═══ SUPPLIED MATERIAL

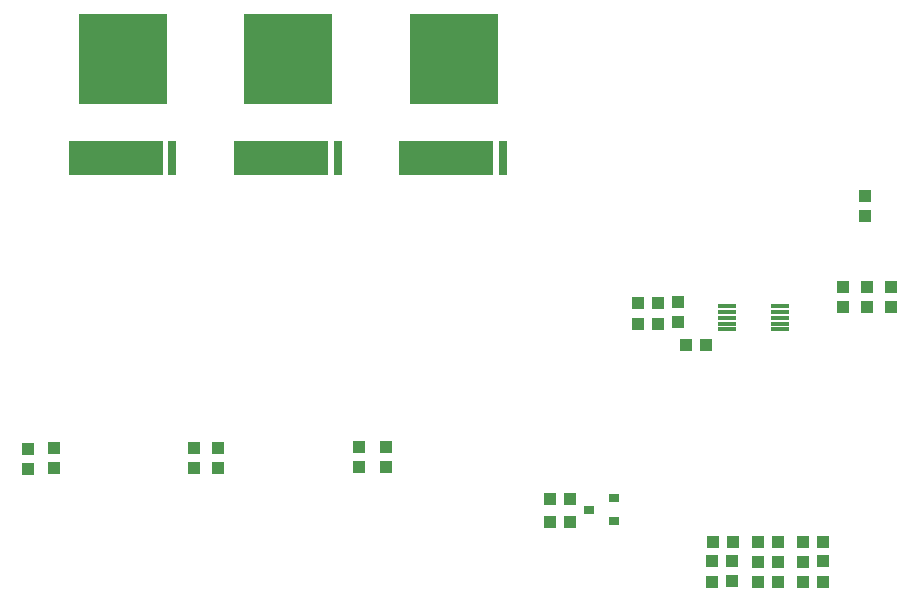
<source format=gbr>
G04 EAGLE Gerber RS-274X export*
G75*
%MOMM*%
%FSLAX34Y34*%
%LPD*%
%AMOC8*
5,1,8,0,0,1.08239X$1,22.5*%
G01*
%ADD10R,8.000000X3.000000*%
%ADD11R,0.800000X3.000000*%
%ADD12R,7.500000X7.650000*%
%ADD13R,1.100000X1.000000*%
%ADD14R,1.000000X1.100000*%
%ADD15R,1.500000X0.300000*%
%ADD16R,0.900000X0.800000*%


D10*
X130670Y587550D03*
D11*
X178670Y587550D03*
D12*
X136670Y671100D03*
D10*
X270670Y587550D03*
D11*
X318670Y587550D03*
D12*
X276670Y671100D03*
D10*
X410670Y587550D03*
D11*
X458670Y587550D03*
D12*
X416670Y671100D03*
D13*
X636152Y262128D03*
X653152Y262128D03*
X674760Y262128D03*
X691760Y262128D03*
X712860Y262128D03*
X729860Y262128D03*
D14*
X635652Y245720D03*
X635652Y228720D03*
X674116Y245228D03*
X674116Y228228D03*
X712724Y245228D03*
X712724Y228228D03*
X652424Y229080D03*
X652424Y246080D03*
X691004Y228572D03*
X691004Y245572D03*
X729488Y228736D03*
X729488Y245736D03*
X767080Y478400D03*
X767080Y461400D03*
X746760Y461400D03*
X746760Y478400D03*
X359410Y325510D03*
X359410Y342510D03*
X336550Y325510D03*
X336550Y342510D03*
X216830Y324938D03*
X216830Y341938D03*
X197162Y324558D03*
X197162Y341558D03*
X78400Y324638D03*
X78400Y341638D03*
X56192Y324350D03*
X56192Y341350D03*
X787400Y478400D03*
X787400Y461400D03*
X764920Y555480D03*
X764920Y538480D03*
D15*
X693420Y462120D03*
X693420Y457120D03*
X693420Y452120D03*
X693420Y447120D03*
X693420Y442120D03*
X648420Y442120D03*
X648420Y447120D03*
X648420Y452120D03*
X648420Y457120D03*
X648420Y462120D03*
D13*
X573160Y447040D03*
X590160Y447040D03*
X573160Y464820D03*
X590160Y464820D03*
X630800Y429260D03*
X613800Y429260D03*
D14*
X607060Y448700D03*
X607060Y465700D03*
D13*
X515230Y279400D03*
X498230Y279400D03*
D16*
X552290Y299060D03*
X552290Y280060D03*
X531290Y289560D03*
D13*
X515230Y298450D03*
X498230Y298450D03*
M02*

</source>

══════

▶ [TASK DESCRIPTION] Reproduce all of the records above exactly, but exclude the pictures.

▶ [ANSWER FOR THIS EXERCISE]
<source format=gbr>
G04 EAGLE Gerber RS-274X export*
G75*
%MOMM*%
%FSLAX34Y34*%
%LPD*%
%AMOC8*
5,1,8,0,0,1.08239X$1,22.5*%
G01*
%ADD10R,8.000000X3.000000*%
%ADD11R,0.800000X3.000000*%
%ADD12R,7.500000X7.650000*%
%ADD13R,1.100000X1.000000*%
%ADD14R,1.000000X1.100000*%
%ADD15R,1.500000X0.300000*%
%ADD16R,0.900000X0.800000*%


D10*
X130670Y587550D03*
D11*
X178670Y587550D03*
D12*
X136670Y671100D03*
D10*
X270670Y587550D03*
D11*
X318670Y587550D03*
D12*
X276670Y671100D03*
D10*
X410670Y587550D03*
D11*
X458670Y587550D03*
D12*
X416670Y671100D03*
D13*
X636152Y262128D03*
X653152Y262128D03*
X674760Y262128D03*
X691760Y262128D03*
X712860Y262128D03*
X729860Y262128D03*
D14*
X635652Y245720D03*
X635652Y228720D03*
X674116Y245228D03*
X674116Y228228D03*
X712724Y245228D03*
X712724Y228228D03*
X652424Y229080D03*
X652424Y246080D03*
X691004Y228572D03*
X691004Y245572D03*
X729488Y228736D03*
X729488Y245736D03*
X767080Y478400D03*
X767080Y461400D03*
X746760Y461400D03*
X746760Y478400D03*
X359410Y325510D03*
X359410Y342510D03*
X336550Y325510D03*
X336550Y342510D03*
X216830Y324938D03*
X216830Y341938D03*
X197162Y324558D03*
X197162Y341558D03*
X78400Y324638D03*
X78400Y341638D03*
X56192Y324350D03*
X56192Y341350D03*
X787400Y478400D03*
X787400Y461400D03*
X764920Y555480D03*
X764920Y538480D03*
D15*
X693420Y462120D03*
X693420Y457120D03*
X693420Y452120D03*
X693420Y447120D03*
X693420Y442120D03*
X648420Y442120D03*
X648420Y447120D03*
X648420Y452120D03*
X648420Y457120D03*
X648420Y462120D03*
D13*
X573160Y447040D03*
X590160Y447040D03*
X573160Y464820D03*
X590160Y464820D03*
X630800Y429260D03*
X613800Y429260D03*
D14*
X607060Y448700D03*
X607060Y465700D03*
D13*
X515230Y279400D03*
X498230Y279400D03*
D16*
X552290Y299060D03*
X552290Y280060D03*
X531290Y289560D03*
D13*
X515230Y298450D03*
X498230Y298450D03*
M02*

</source>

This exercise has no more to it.